Paul Stankowski, who missed the cut in his last two events, shot a six-under-par 66 to take a one-shot lead in the unfinished first round of the BellSouth Classic on Thursday in Duluth, Ga.
Stankowski completed his round less than an hour before darkness halted play with 39 players still on the course and having to return this morning to complete the round. The round was delayed for just under two hours shortly after it began because of lightning during a thunderstorm.
The rain didn't have much effect on the course, which dried out quickly.
Stankowski, who won this event in 1996 when it was played at the Atlanta Country Club, took the lead on the hilly, 7,259-yard TPC at Sugarloaf course with a strong putting game.
"I didn't hit the ball really well," he said. "I struggled with the driver, but the fairways are so big and there's not a whole lot of rough. It was one of those days that could have been a 72 in a heartbeat, but I am thankful it was not.
"It was more like my 'D' game but it was my 'A' putting game. I rolled it well. I chipped it well. It was fun to get the ball in the hole."
He had plenty of challengers.
Phil Mickelson, winner of this year's Buick Invitational, led a group at 67 that also included Kenny Perry, Blaine McCallister, Steve Jones, Jay Don Blake and Jean Van de Velde, the French golfer playing his ninth event in the U.S. as he prepares for the Masters next week.
Nick Price headed a group at 68 that also included Gary Nicklaus, son of Jack Nicklaus. Gary has missed five cuts in nine tournaments this year with his best finish a tie for 28th in the Honda Classic. His round included an eagle on the 541-yard fourth when he chipped in from 40 feet.
"It was the best ball-striking round I had all year," Nicklaus said. "I missed only two or three shots all day."
Defending champion David Duval struggled to a 73. Paul Azinger led a group of nine at 69, defending Masters champion Jose Maria Olazabal shot 71 and Justin Leonard 72.

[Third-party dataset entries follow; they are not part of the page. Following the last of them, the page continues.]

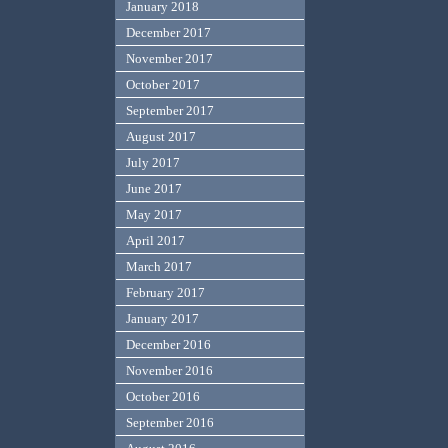
January 2018
December 2017
November 2017
October 2017
September 2017
August 2017
July 2017
June 2017
May 2017
April 2017
March 2017
February 2017
January 2017
December 2016
November 2016
October 2016
September 2016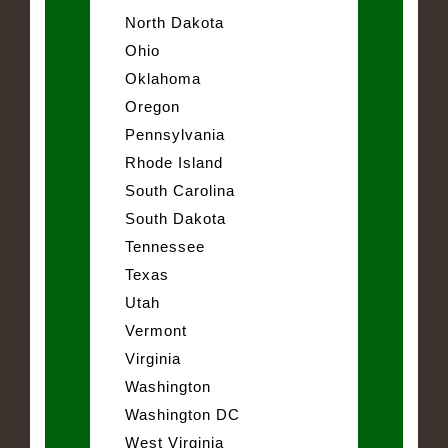
North Dakota
Ohio
Oklahoma
Oregon
Pennsylvania
Rhode Island
South Carolina
South Dakota
Tennessee
Texas
Utah
Vermont
Virginia
Washington
Washington DC
West Virginia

Jim Ahern, whose success at top-dollar golf camps far outweighs his success as a tour pro, is close to catching up. He shot a seven-under 65 for a one-stroke lead over Tom Kite and Walter Morgan in the first round of the Tradition in Scottsdale, Ariz.
Only a handful of others were close as the Cochise Course at Desert Mountain, set up for the first Senior PGA major of the season, played tougher than Ahern could remember.

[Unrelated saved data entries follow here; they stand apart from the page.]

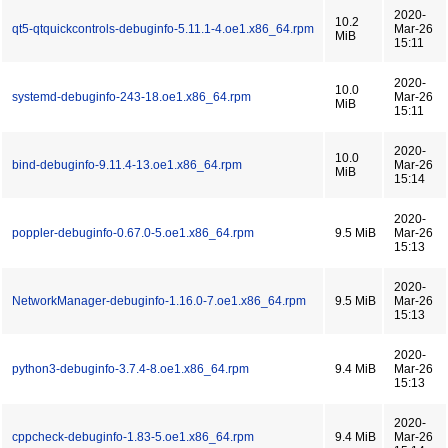
2020-
10.2
qt5-qtquickcontrols-debuginfo-5.11.1-4.oe1.x86_64.rpm
Mar-26
MiB
15:11
2020-
10.0
systemd-debuginfo-243-18.oe1.x86_64.rpm
Mar-26
MiB
15:11
2020-
10.0
bind-debuginfo-9.11.4-13.oe1.x86_64.rpm
Mar-26
MiB
15:14
2020-
poppler-debuginfo-0.67.0-5.oe1.x86_64.rpm
9.5 MiB
Mar-26
15:13
2020-
NetworkManager-debuginfo-1.16.0-7.oe1.x86_64.rpm
9.5 MiB
Mar-26
15:13
2020-
python3-debuginfo-3.7.4-8.oe1.x86_64.rpm
9.4 MiB
Mar-26
15:13
2020-
cppcheck-debuginfo-1.83-5.oe1.x86_64.rpm
9.4 MiB
Mar-26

"If you drive it in the rough here, you've got problems," said Ahern, a resident of nearby Paradise Valley. "They've got some thick rough. They had to be spending some money on fertilizer here, I'll tell you, because that rough is tough."

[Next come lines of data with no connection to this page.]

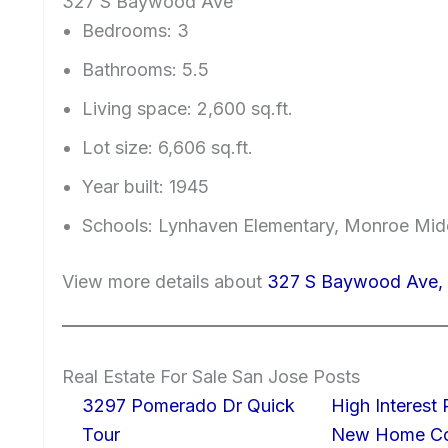
327 S Baywood Ave
Bedrooms: 3
Bathrooms: 5.5
Living space: 2,600 sq.ft.
Lot size: 6,606 sq.ft.
Year built: 1945
Schools: Lynhaven Elementary, Monroe Mid
View more details about
327 S Baywood Ave, 
Real Estate For Sale San Jose Posts
3297 Pomerado Dr Quick
High Interest
Tour
New Home Con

Ahern, seeking to improve on a string of so-so performances in seven previous events this year, broke out of a three-way tie with Kite and Morgan with the last of his eight birdies on No. 16.
Larry Nelson was alone in fourth at 68, with Jay Sigel, Bob Dickson, and Vicente Fernandez at 69.
Kite had the second-best round of his rookie season, but the course took a toll of other noted players.
Four-time Tradition winner Jack Nicklaus, who designed the course, was eight shots off the pace in a group that also included two-time Tradition champion Gil Morgan, defending champion Graham Marsh and Senior rookie Lanny Wadkins.
Bruce Fleisher, the only player to win two titles this year, shot 74, and Hale Irwin, who won 21 times in three previous seasons, continued his 2000 struggles with a four-over 76.